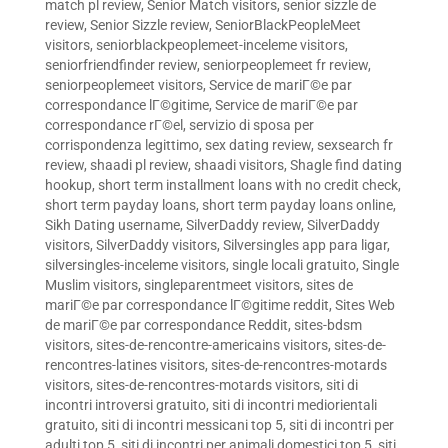
match pl review
,
Senior Match visitors
,
senior sizzle de
review
,
Senior Sizzle review
,
SeniorBlackPeopleMeet
visitors
,
seniorblackpeoplemeet-inceleme visitors
,
seniorfriendfinder review
,
seniorpeoplemeet fr review
,
seniorpeoplemeet visitors
,
Service de mariГ©e par
correspondance lГ©gitime
,
Service de mariГ©e par
correspondance rГ©el
,
servizio di sposa per
corrispondenza legittimo
,
sex dating review
,
sexsearch fr
review
,
shaadi pl review
,
shaadi visitors
,
Shagle find dating
hookup
,
short term installment loans with no credit check
,
short term payday loans
,
short term payday loans online
,
Sikh Dating username
,
SilverDaddy review
,
SilverDaddy
visitors
,
SilverDaddy visitors
,
Silversingles app para ligar
,
silversingles-inceleme visitors
,
single locali gratuito
,
Single
Muslim visitors
,
singleparentmeet visitors
,
sites de
mariГ©e par correspondance lГ©gitime reddit
,
Sites Web
de mariГ©e par correspondance Reddit
,
sites-bdsm
visitors
,
sites-de-rencontre-americains visitors
,
sites-de-
rencontres-latines visitors
,
sites-de-rencontres-motards
visitors
,
sites-de-rencontres-motards visitors
,
siti di
incontri introversi gratuito
,
siti di incontri mediorientali
gratuito
,
siti di incontri messicani top 5
,
siti di incontri per
adulti top 5
,
siti di incontri per animali domestici top 5
,
siti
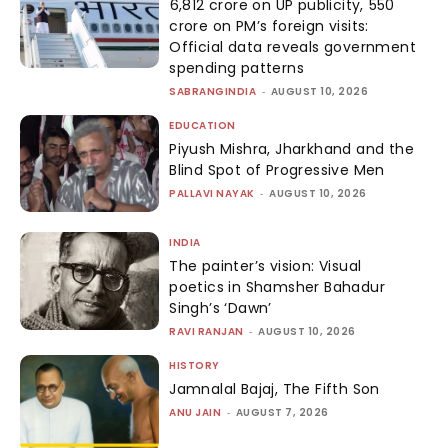
₹6,812 crore on UP publicity, ₹550
crore on PM’s foreign visits:
Official data reveals government
spending patterns
SABRANGINDIA
-
AUGUST 10, 2026
EDUCATION
Piyush Mishra, Jharkhand and the
Blind Spot of Progressive Men
PALLAVI NAYAK
-
AUGUST 10, 2026
INDIA
The painter’s vision: Visual
poetics in Shamsher Bahadur
Singh’s ‘Dawn’
RAVI RANJAN
-
AUGUST 10, 2026
HISTORY
Jamnalal Bajaj, The Fifth Son
ANU JAIN
-
AUGUST 7, 2026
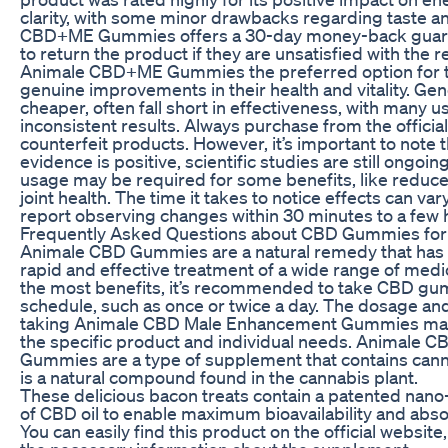
clarity, with some minor drawbacks regarding taste a
CBD+ME Gummies offers a 30-day money-back guaran
to return the product if they are unsatisfied with the 
Animale CBD+ME Gummies the preferred option for 
genuine improvements in their health and vitality. Gen
cheaper, often fall short in effectiveness, with many u
inconsistent results. Always purchase from the officia
counterfeit products. However, it’s important to note 
evidence is positive, scientific studies are still ongoin
usage may be required for some benefits, like reduc
joint health. The time it takes to notice effects can v
report observing changes within 30 minutes to a few 
Frequently Asked Questions about CBD Gummies fo
Animale CBD Gummies are a natural remedy that has 
rapid and effective treatment of a wide range of medic
the most benefits, it’s recommended to take CBD gu
schedule, such as once or twice a day. The dosage and
taking Animale CBD Male Enhancement Gummies may
the specific product and individual needs. Animale
Gummies are a type of supplement that contains cann
is a natural compound found in the cannabis plant.
These delicious bacon treats contain a patented nan
of CBD oil to enable maximum bioavailability and absor
You can easily find this product on the official website, 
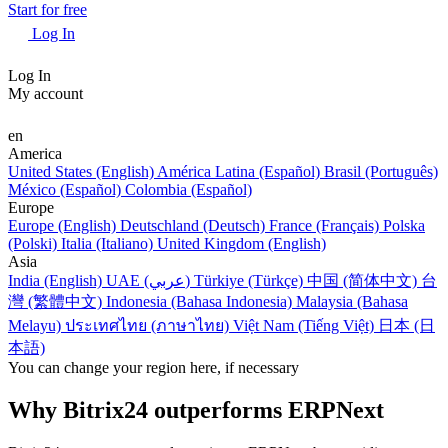
Start for free
Log In
Log In
My account
en
America
United States (English)
América Latina (Español)
Brasil (Português)
México (Español)
Colombia (Español)
Europe
Europe (English)
Deutschland (Deutsch)
France (Français)
Polska
(Polski)
Italia (Italiano)
United Kingdom (English)
Asia
India (English)
UAE (عربي)
Türkiye (Türkçe)
中国 (简体中文)
台
灣 (繁體中文)
Indonesia (Bahasa Indonesia)
Malaysia (Bahasa
Melayu)
ประเทศไทย (ภาษาไทย)
Việt Nam (Tiếng Việt)
日本 (日
本語)
You can change your region here, if necessary
Why Bitrix24 outperforms ERPNext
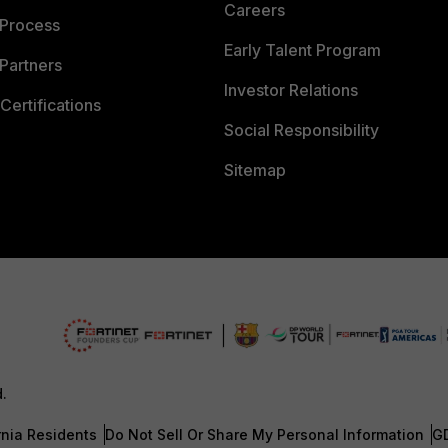
Careers
 Process
Early Talent Program
Partners
Investor Relations
Certifications
Social Responsibility
Sitemap
d.
rnia Residents
Do Not Sell Or Share My Personal Information
G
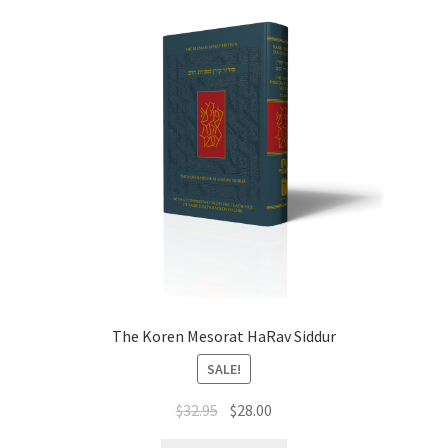
The Koren Mesorat HaRav Siddur
SALE!
Original
Current
$
32.95
$
28.00
price
price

**Directive:** Reproduce verbatim, and only, the lines starting at the one that contains "Gummies are a type" and ending with the final line of the records; leave out the pictures.

**Answer box:**
Gummies are a type of supplement that contains cann
is a natural compound found in the cannabis plant.
These delicious bacon treats contain a patented nan
of CBD oil to enable maximum bioavailability and absor
You can easily find this product on the official website, 
Start for free
Log In
Log In
My account
en
America
United States (English)
América Latina (Español)
Brasil (Português)
México (Español)
Colombia (Español)
Europe
Europe (English)
Deutschland (Deutsch)
France (Français)
Polska
(Polski)
Italia (Italiano)
United Kingdom (English)
Asia
India (English)
UAE (عربي)
Türkiye (Türkçe)
中国 (简体中文)
台
灣 (繁體中文)
Indonesia (Bahasa Indonesia)
Malaysia (Bahasa
Melayu)
ประเทศไทย (ภาษาไทย)
Việt Nam (Tiếng Việt)
日本 (日
本語)
You can change your region here, if necessary
Why Bitrix24 outperforms ERPNext
Careers
 Process
Early Talent Program
Partners
Investor Relations
Certifications
Social Responsibility
Sitemap
d.
rnia Residents
Do Not Sell Or Share My Personal Information
G
The Koren Mesorat HaRav Siddur
SALE!
Original
Current
$
32.95
$
28.00
price
price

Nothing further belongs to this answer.